People and their pets as well as other companion animals like horses share the same compliment of methicillin-resistant Staphylococcus aureus (MRSA) bacteria. Mark Holmes, senior lecturer in preventive veterinary medicine at the University of Cambridge in England, and colleagues have proven this transfer to be possible for the first time. The research was reported in the May 13, 2014, edition of the journal mBio®.

The researchers sequenced the genomes of 46 strains of methicillin-resistant Staphylococcus aureus from cats and dogs. The samples were collected over four years. Samples of fluids from the animal’s urine, cerebrospinal fluid, nasal discharge, blood, and heart showed the same compliment of MRSA as their human owners.

The development of MRSA in human’s companion animals was found to parallel the development the same strains of MRSA in humans. Human MRSA infections were first found in 1990. A comparison of the MRSA compliment of humans and their pets showed a high level of genetic similarity in the strains of MRSA that infect both animals and people. Transfer of MRSA in animals was also found to occur in veterinary hospitals and kennels. Proximity to an infected human or animal increases the probability that a companion animal will become infected with a strain of MRSA.

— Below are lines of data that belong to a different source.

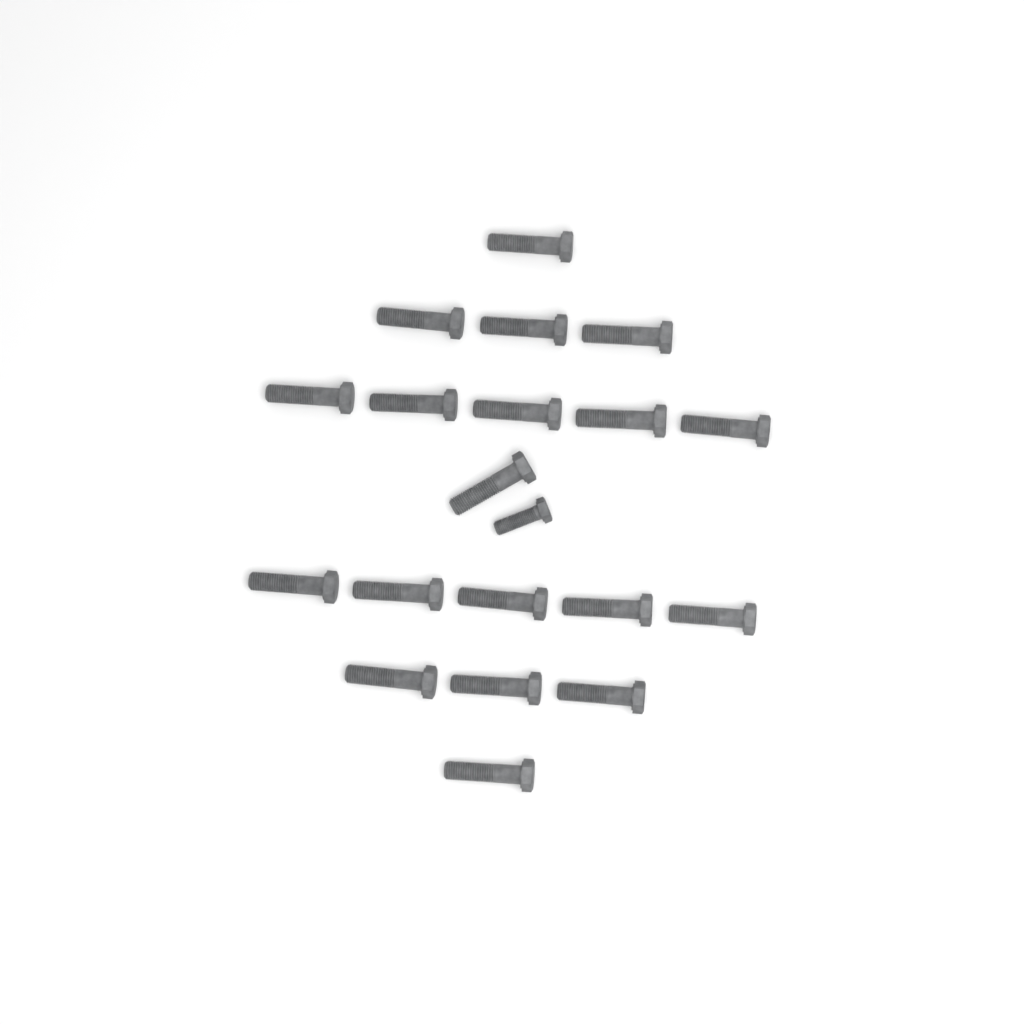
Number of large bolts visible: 19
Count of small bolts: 1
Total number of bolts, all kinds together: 20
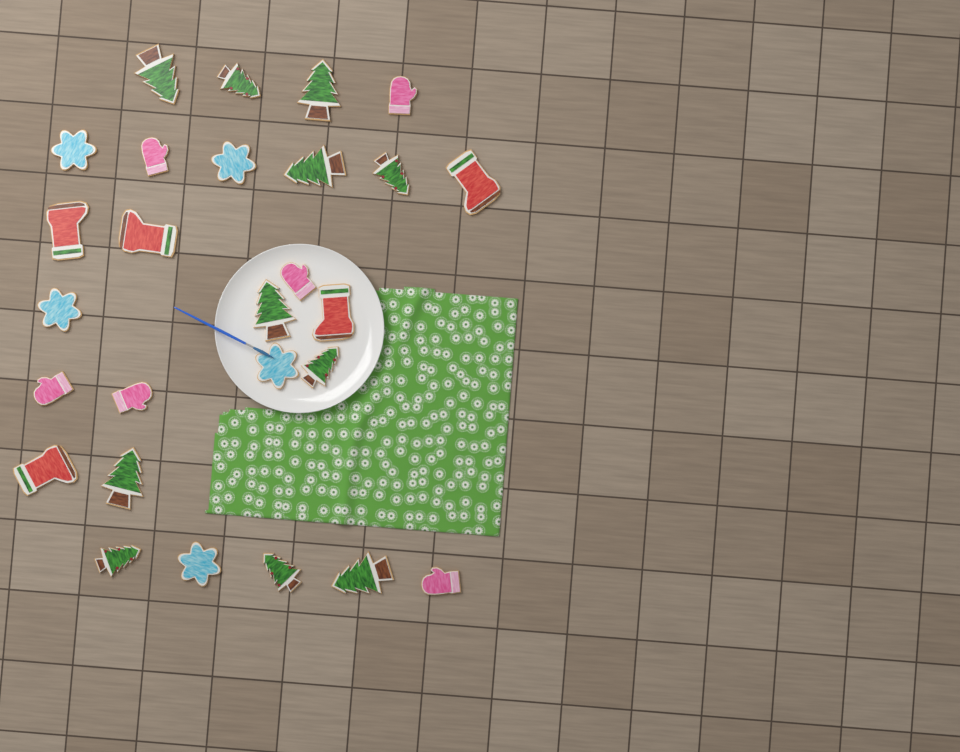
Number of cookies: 27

The researchers found very little genetic difference between the strains of MRSA that infect companion animals and their owners. This finding indicates little if any evolutionary adaptation of MRSA has occurred in cats and dogs. The development of MRSA is thought to have occurred in humans first due to the overuse of antibiotics and the use of antibiotics in feed for animals that people eat. Similar overuse of antibiotics to treat animals for infections may have added to the development of MRSA in pets.

The researchers claim that the risk of infection, damage, or death to pets from human MRSA is minimal at present. One advantage that dogs in particular have is their saliva is antiseptic naturally and licking wounds is a dog’s health insurance. The researchers do advise maintaining a regular hygiene routine for your pet to avoid MRSA infection from you or other animals.